[[ Input for this task open ]]
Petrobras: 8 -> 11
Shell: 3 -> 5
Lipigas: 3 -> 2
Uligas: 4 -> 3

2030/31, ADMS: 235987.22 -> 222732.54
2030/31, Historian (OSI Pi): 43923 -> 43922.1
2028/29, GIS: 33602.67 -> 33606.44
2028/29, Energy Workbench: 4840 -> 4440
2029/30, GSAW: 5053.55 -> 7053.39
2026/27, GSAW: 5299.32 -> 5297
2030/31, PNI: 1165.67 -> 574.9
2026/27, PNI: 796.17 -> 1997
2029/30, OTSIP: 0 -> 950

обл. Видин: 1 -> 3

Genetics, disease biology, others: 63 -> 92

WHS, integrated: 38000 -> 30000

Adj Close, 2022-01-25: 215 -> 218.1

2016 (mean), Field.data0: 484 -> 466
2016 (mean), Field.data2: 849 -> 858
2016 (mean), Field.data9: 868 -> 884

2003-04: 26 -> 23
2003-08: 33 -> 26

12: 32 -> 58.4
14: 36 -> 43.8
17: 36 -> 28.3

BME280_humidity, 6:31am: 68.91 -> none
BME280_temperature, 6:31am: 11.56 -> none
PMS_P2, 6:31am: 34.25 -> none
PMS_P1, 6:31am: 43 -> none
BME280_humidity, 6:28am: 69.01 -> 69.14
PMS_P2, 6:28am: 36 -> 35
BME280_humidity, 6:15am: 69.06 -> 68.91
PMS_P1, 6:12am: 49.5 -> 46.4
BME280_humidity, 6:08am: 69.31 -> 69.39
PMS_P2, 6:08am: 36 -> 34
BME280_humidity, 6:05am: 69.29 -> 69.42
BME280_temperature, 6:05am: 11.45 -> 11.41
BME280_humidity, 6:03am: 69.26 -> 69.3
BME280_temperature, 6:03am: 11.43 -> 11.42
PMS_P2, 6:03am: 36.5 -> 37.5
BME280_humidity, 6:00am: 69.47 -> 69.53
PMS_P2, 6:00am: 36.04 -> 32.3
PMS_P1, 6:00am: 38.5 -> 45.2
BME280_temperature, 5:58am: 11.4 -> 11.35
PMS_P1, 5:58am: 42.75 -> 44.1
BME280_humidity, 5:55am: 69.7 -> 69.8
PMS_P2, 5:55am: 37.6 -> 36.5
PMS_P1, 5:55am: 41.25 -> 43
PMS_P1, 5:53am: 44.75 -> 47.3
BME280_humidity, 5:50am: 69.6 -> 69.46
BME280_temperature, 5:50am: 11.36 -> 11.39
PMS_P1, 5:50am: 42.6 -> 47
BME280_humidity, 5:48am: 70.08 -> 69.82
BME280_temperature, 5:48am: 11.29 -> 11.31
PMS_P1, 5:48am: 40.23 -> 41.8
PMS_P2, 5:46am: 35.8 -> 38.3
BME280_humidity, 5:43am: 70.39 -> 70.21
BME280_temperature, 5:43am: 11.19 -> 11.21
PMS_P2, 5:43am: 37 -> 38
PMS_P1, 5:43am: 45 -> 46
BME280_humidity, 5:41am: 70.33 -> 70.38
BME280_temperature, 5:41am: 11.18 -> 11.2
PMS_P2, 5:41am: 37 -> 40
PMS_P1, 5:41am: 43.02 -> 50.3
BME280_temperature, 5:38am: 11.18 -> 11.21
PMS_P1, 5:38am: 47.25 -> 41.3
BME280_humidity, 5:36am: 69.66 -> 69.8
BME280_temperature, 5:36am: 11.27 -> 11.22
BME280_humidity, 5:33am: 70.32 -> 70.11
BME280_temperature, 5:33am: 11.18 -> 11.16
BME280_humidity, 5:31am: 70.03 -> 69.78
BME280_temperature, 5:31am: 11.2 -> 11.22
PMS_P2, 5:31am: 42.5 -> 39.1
[[ Input for this task closed ]]
→ **Exercise prompt**: What is the number of lines above that contain the string "mean"? Answer with that number only.

→ **Task result**: 3